Значит, он все слышал. И ничего не сделал. Рустем бросил на него холодный взгляд.
— Он был живой душой. А теперь мертв. Прояви уважение хотя бы к своему собственному сану и к своему богу.
Священник разинул рот. Молодой человек положил ладонь на плечо Рустема и вывел его на улицу.
Они вернулись обратно, и Рустем взялся за повод мула. Он увидел кровь на камнях, там, где лежал Нишик, и прочистил горло.
— Я перед тобой в большом долгу, — сказал он.
Не успел его новый знакомый ответить, как раздался звон железа. Они резко обернулись.
Целая дюжина длинноволосых юнцов выбежала из-за угла и остановилась, затормозив на камнях.
— Вот они! — кровожадно воскликнул тот, кто напал первым, и торжествующе показал на них пальцем.
— Бежим! — рявкнул молодой человек рядом с Рустемом.

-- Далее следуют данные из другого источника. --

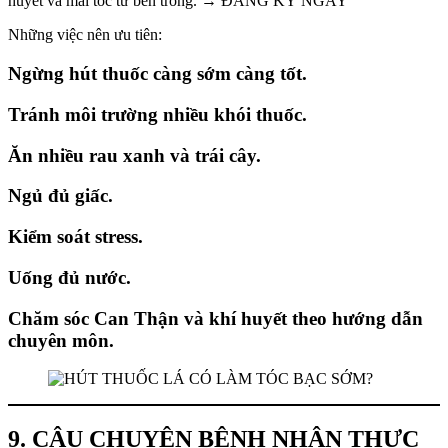
huyết và mái tóc từ bên trong. → ĐĂNG KÝ NGAY
Những việc nên ưu tiên:
Ngừng hút thuốc càng sớm càng tốt.
Tránh môi trường nhiều khói thuốc.
Ăn nhiều rau xanh và trái cây.
Ngủ đủ giấc.
Kiểm soát stress.
Uống đủ nước.
Chăm sóc Can Thận và khí huyết theo hướng dẫn
chuyên môn.
9. CÂU CHUYỆN BỆNH NHÂN THỰC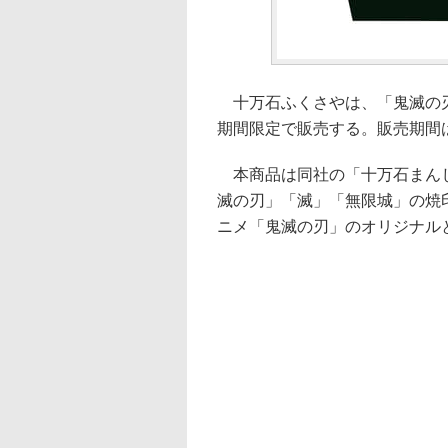
十万石ふくさやは、「鬼滅の刃
期間限定で販売する。販売期間は9
本商品は同社の「十万石まんじ
滅の刃」「滅」「無限城」の焼
ニメ「鬼滅の刃」のオリジナル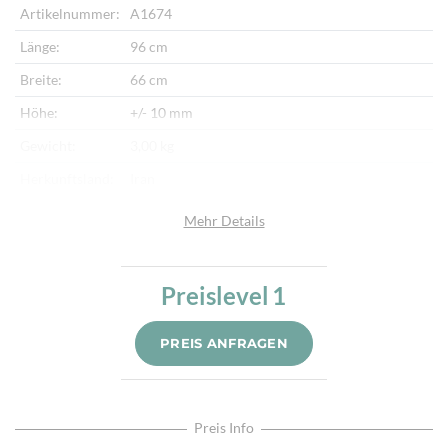
Artikelnummer:
A1674
Länge:
96 cm
Breite:
66 cm
Höhe:
+/- 10 mm
Gewicht:
3,00 kg
Herkunftsland:
Iran
Flor:
Schafwolle, Seide
Mehr Details
Kette:
Baumwolle
Alter:
Neu
Preislevel
1
Knotendichte:
190.000/m²
PREIS ANFRAGEN
Verarbeitung:
Sehr fein per Hand geknüpft
Highlights:
Natürliche Schafwolle, Von Hand geknüpft,
Traditionelle Machart
Preis Info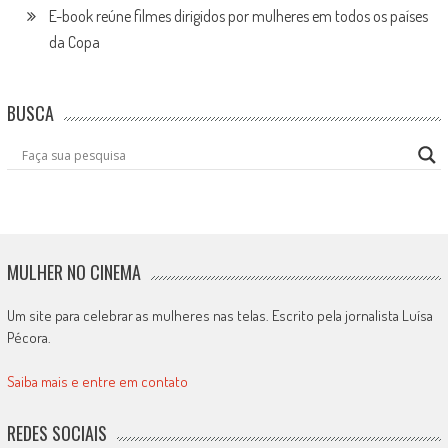
E-book reúne filmes dirigidos por mulheres em todos os países
da Copa
BUSCA
MULHER NO CINEMA
Um site para celebrar as mulheres nas telas. Escrito pela jornalista Luísa
Pécora.
Saiba mais e entre em contato
REDES SOCIAIS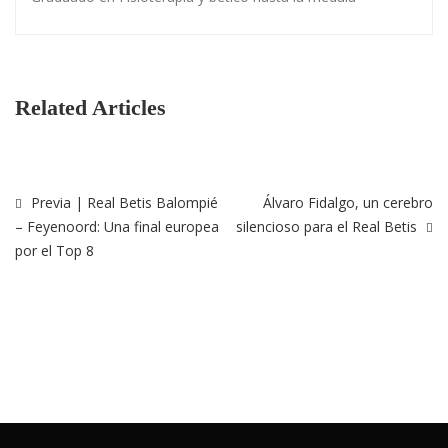
Related Articles
Previa | Real Betis Balompié
Álvaro Fidalgo, un cerebro
– Feyenoord: Una final europea
silencioso para el Real Betis
por el Top 8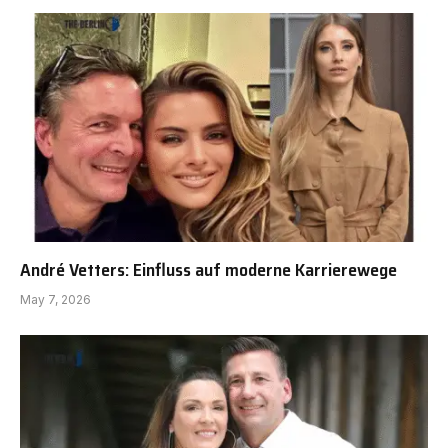
André Vetters: Einfluss auf moderne Karrierewege
May 7, 2026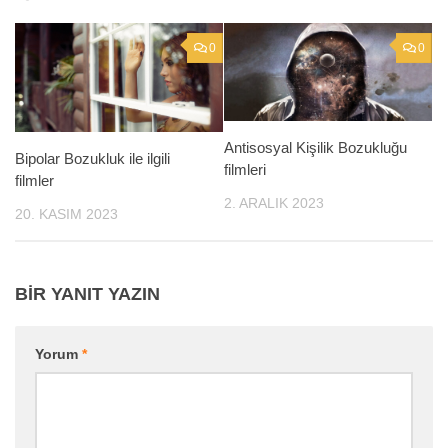
0
0
Antisosyal Kişilik Bozukluğu
Bipolar Bozukluk ile ilgili
filmleri
filmler
2. ARALIK 2023
20. KASIM 2023
BIR YANIT YAZIN
Yorum
*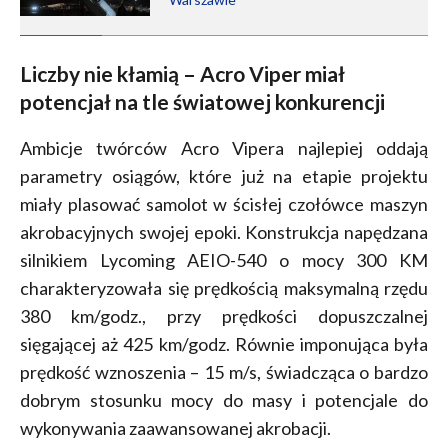
Liczby nie kłamią – Acro Viper miał
potencjał na tle światowej konkurencji
Ambicje twórców Acro Vipera najlepiej oddają
parametry osiągów, które już na etapie projektu
miały plasować samolot w ścisłej czołówce maszyn
akrobacyjnych swojej epoki. Konstrukcja napędzana
silnikiem Lycoming AEIO-540 o mocy 300 KM
charakteryzowała się prędkością maksymalną rzędu
380 km/godz., przy prędkości dopuszczalnej
sięgającej aż 425 km/godz. Równie imponująca była
prędkość wznoszenia – 15 m/s, świadcząca o bardzo
dobrym stosunku mocy do masy i potencjale do
wykonywania zaawansowanej akrobacji.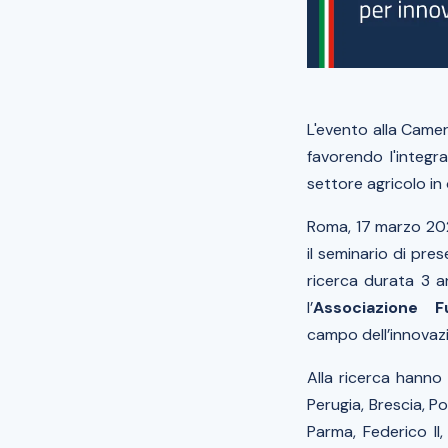
L'evento alla Came
favorendo l'integr
settore agricolo in 
Roma, 17 marzo 2
il seminario di pre
ricerca durata 3 
l’
Associazione F
campo dell’innovaz
Alla ricerca hanno
Perugia, Brescia, Po
Parma, Federico II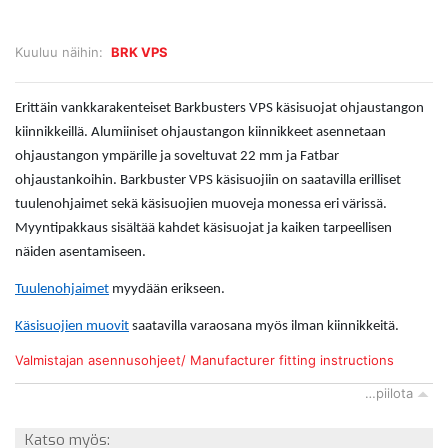
Kuuluu näihin:
BRK VPS
Erittäin vankkarakenteiset Barkbusters VPS käsisuojat ohjaustangon
kiinnikkeillä. Alumiiniset ohjaustangon kiinnikkeet asennetaan
ohjaustangon ympärille ja soveltuvat 22 mm ja Fatbar
ohjaustankoihin. Barkbuster VPS käsisuojiin on saatavilla erilliset
tuulenohjaimet sekä käsisuojien muoveja monessa eri värissä.
Myyntipakkaus sisältää kahdet käsisuojat ja kaiken tarpeellisen
näiden asentamiseen.
Tuulenohjaimet
myydään erikseen.
Käsisuojien muovit
saatavilla varaosana myös ilman kiinnikkeitä.
Valmistajan asennusohjeet/ Manufacturer fitting instructions
…piilota
Katso myös: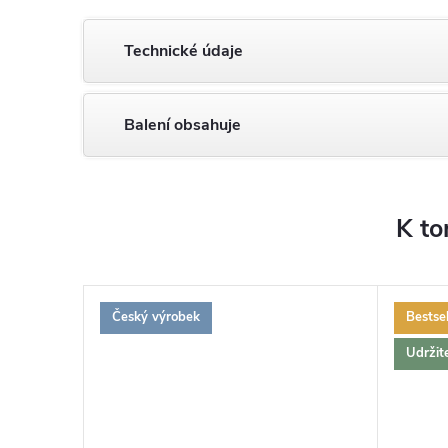
Technické údaje
Balení obsahuje
K to
Český výrobek
Bestsel
ZDARMA
ZDARMA
Udržit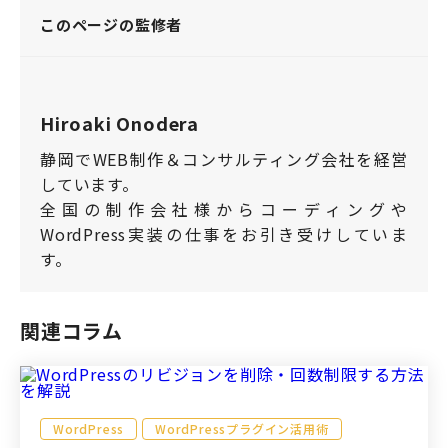
このページの監修者
Hiroaki Onodera
静岡でWEB制作＆コンサルティング会社を経営
しています。
全国の制作会社様からコーディングや
WordPress実装の仕事をお引き受けしていま
す。
関連コラム
WordPress
WordPressプラグイン活用術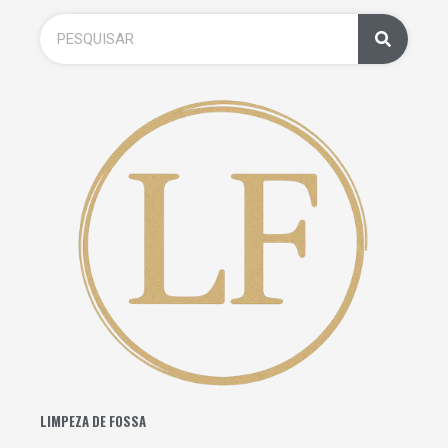
LIMPEZA DE FOSSA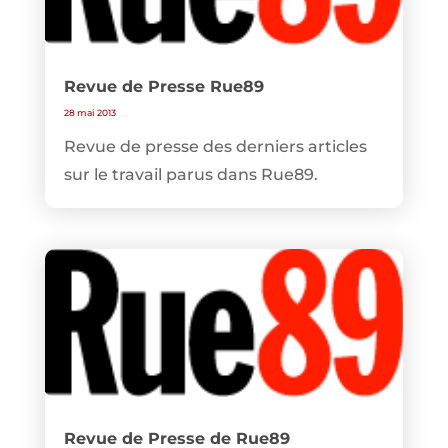
Revue de Presse Rue89
28 mai 2013
Revue de presse des derniers articles
sur le travail parus dans Rue89.
Revue de Presse de Rue89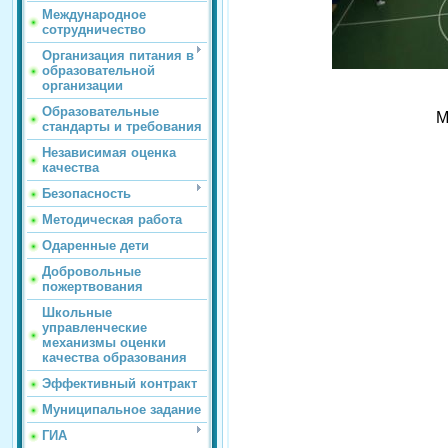
Международное
сотрудничество
Организация питания в
образовательной
организации
Образовательные
М
стандарты и требования
Независимая оценка
качества
Безопасность
Методическая работа
Одаренные дети
Добровольные
пожертвования
Школьные
управленческие
механизмы оценки
качества образования
Эффективный контракт
Муниципальное задание
ГИА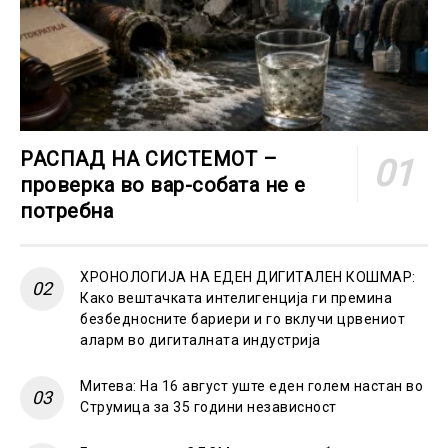
РАСПАД НА СИСТЕМОТ –
проверка во вар-собата не е
потребна
ХРОНОЛОГИЈА НА ЕДЕН ДИГИТАЛЕН КОШМАР:
Како вештачката интелигенција ги премина
безбедносните бариери и го вклучи црвениот
аларм во дигиталната индустрија
Митева: На 16 август уште еден голем настан во
Струмица за 35 години независност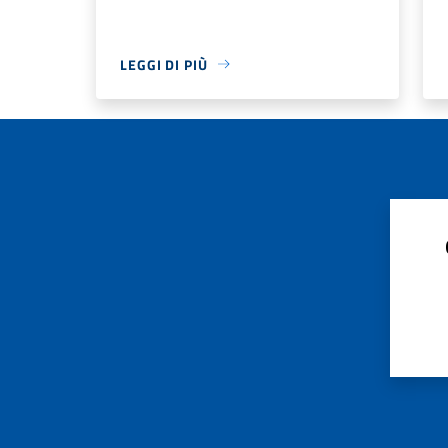
LEGGI DI PIÙ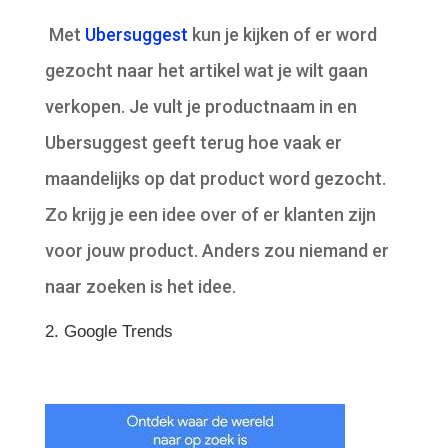
Met
Ubersuggest
kun je kijken of er word
gezocht naar het artikel wat je wilt gaan
verkopen. Je vult je productnaam in en
Ubersuggest geeft terug hoe vaak er
maandelijks op dat product word gezocht.
Zo krijg je een idee over of er klanten zijn
voor jouw product. Anders zou niemand er
naar zoeken is het idee.
2. Google Trends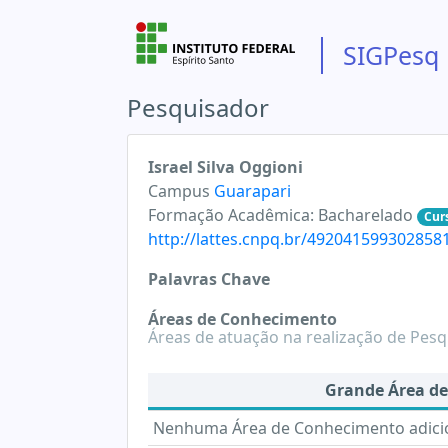
SIGPesq
Pesquisador
Israel Silva Oggioni
Campus
Guarapari
Formação Acadêmica:
Bacharelado
Cur
http://lattes.cnpq.br/492041599302858
Palavras Chave
Áreas de Conhecimento
Áreas de atuação na realização de Pesq
Grande Área d
Nenhuma Área de Conhecimento adic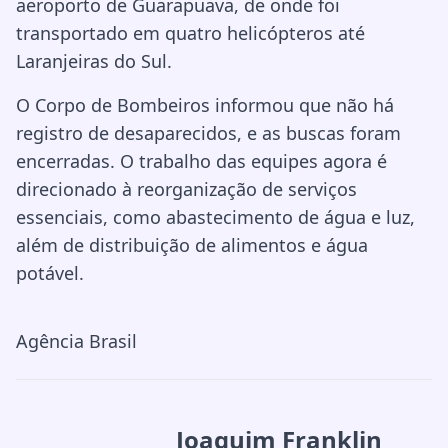
aeroporto de Guarapuava, de onde foi
transportado em quatro helicópteros até
Laranjeiras do Sul.
O Corpo de Bombeiros informou que não há
registro de desaparecidos, e as buscas foram
encerradas. O trabalho das equipes agora é
direcionado à reorganização de serviços
essenciais, como abastecimento de água e luz,
além de distribuição de alimentos e água
potável.
Agência Brasil
Joaquim Franklin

Рустем схватил свой дорожный мешок со спины мула, тот, в котором лежали его бумаги из дома и манускрипты, купленные им в Сарнике, и пустился бежать вверх по холму, бросив мула, одежду, посох, оба меча и все остатки собственного достоинства, которое, по его мнению, у него было, когда он вошел в Сарантий.
* * *
В тот же час в Траверситовом дворце Императорского квартала императрица Сарантия лежит в ароматной ванне, в теплой, выложенной плитками комнате, в которой медленно кружатся струйки пара. Ее секретарь сидит на скамье, старательно повернувшись спиной к лежащей в ванне обнаженной императрице, и читает ей вслух письмо, в котором предводитель самого крупного из мятежных племен в Москаве просит ее уговорить императора финансировать его давно задуманное восстание.
В этом письме также автор весьма откровенно обещает лично заняться удовлетворением физических потребностей императрицы и доставить ей несказанное наслаждение в будущем, если ей удастся уговорить Валерия. Этот документ заканчивается выражением сочувствия по поводу того, что столь прекрасная женщина, как императрица, вынуждена терпеть ухаживания такого беспомощного императора, не способного справиться с делами собственного государства.